Another way to sync to iOS is to use Git. Basically you store everything in Git and clone down to the local Obsidian storage location. It’s a faff though; you have to commit/push/pull through another app like Working Copy, and it means every change on desktop has to be committed / pushed / pulled too. There is a community plugin to semi-automate that, but it’s still so much less immediate than plain file syncing, especially if you share your vault. It didn’t seem worth the trouble given my use case.


The default Obsidian theme is fine, but it’s nice to be able to change it; there are loads of community themes.

I chose to use Prism, because it is highly configurable via the Style Settings Plugin.

I mention this because I didn’t look at Prism until I’d been through loads of others, each of which was almost to my liking but not quite, and to tweak them required forking and changing CSS etc. Prism didn’t catch my eye at first because its theme icon is a project logo rather than a preview, but after I tried it, I preferred it to all the others because of these config-based adjustment options.

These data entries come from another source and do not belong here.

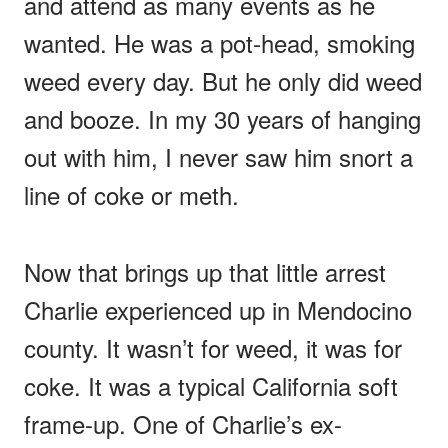
and attend as many events as he
wanted. He was a pot-head, smoking
weed every day. But he only did weed
and booze. In my 30 years of hanging
out with him, I never saw him snort a
line of coke or meth.
Now that brings up that little arrest
Charlie experienced up in Mendocino
county. It wasn’t for weed, it was for
coke. It was a typical California soft
frame-up. One of Charlie’s ex-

Recommended.


I was told early on that “just wait until you see what the community plugins can do”, and they’re not wrong.

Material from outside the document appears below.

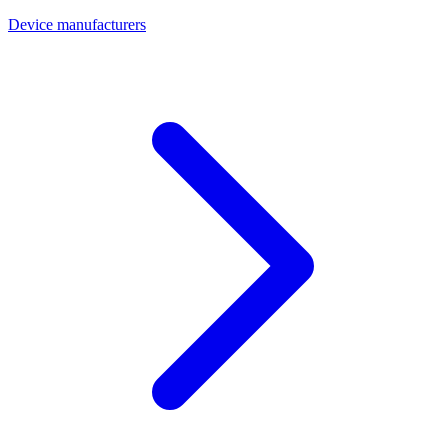
Device manufacturers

I haven’t played with many yet, but the top used ones are a good guide to what’s hot. I’ve installed the following so far:

  • Editing Toolbar. By default Obsidian just expects you to know Markdown, which is fine for me, but my wife doesn’t use Markdown regularly like I do. This plugin adds a formatting toolbar to make that friendlier.
  • Style Settings. As mentioned above, this provides configuration options for the Prism theme (among other things)
  • Excalidraw. Remember how OneNote has crap diagramming because Microsoft want to nickel & dime people for Visio? This adds Excalidraw diagramming support right in Obsidian, and it’s great.

Plugins I haven’t tried yet but have my eye on:

  • Kanban. Want to put Trello in Obsidian? That’s basically this. All our stuff is still in Trello right now, but I wonder whether this might be in my future.
  • Tasks. A list-based task management system instead.
  • Advanced Tables. Helper for working with tables in Markdown. Actually you know what, I’m going to install this one right after I’ve finished this post. 🙂


A lot of people recommended Obsidian to me, and I can see why. I wish I’d started using it a long time ago, but as they say, the second-best time to start doing anything is now 🙂

I especially recommend moving across if you’re on OneNote, which looks especially tatty once you see the contrast. I hope this guide helps you make the move; the good news is that even with having to figure this stuff out for myself, it still only took me about a day to do. With this info, it should hopefully take you a lot less. Happy note taking!